Youth march for climate action in front of Saskatchewan Legislature
Signs read: 'The climate is changing, why aren't we?'
Hundreds of students marched to the Saskatchewan Legislature in Regina Friday calling for the government to take action on climate change.
The group protested in solidarity with students across the country who planned rallies on May 3.
In Saskatchewan, the strike coincides with the province's Court of Appeal ruling that a federally-imposed carbon tax is constitutionally sound.
Premier Scott Moe has already announced the decision to appeal that finding.
Zanna Martin, a Grade 7 student at École Connaught Community School, said she was inspired to stand up for the environment by her great grandmother who was a woman's right's activist.
"She taught me how important it is to speak up and I have the chance to do that so I'm absolutely going to take every opportunity to speak my mind and try and make change," said Martin. "Action should've started a decade ago. So, I have the chance to do it now, I'm going to do it as soon as possible.
"It's not the time to sit back and do nothing. It's time to panic and it's time to be scared because this is our future on the line."
Martin said she has been working to better the recycling program in public schools in the city.
Sydney Chadwick, a Grade 12 student at Lumsden High School, has been organizing youth protests for the environment every Friday since March.

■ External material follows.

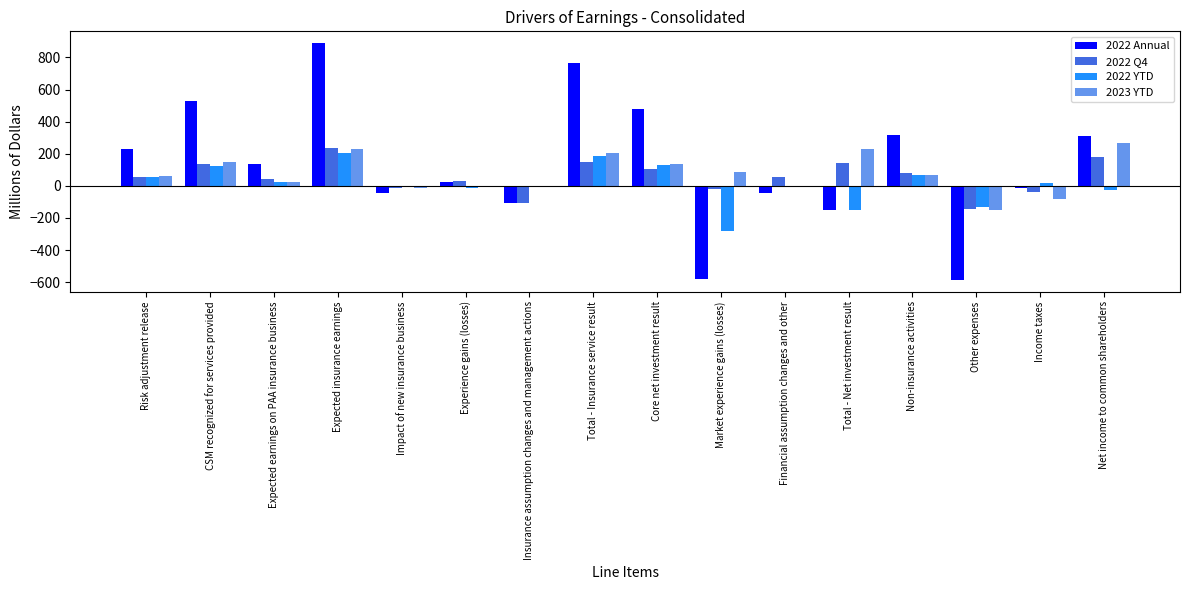

Are the bars grouped side by side (vs. stacked)?

Yes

"I don't think we're going to stop until we see a change," said Chadwick. "We'd like to see the government take responsibility and start creating science-based policies."
Chadwick said the battle could become more difficult if the Saskatchewan government wins it's appeal.
"I'll be disappointed and upset because I feel like that will set us back a lot," Chadwick said. "This isn't just some fight that we're doing for fun. This is important. This is our futures that we're fighting for here."
Mark Smith, a Grade 12 student at Miller Comprehensive Catholic High School, wants to see a switch to electric cars and electric buses.
Smith said rallying is the best way to make change, given that he's too young to vote.
"I would rather die of old age than die of climate change," said Smith.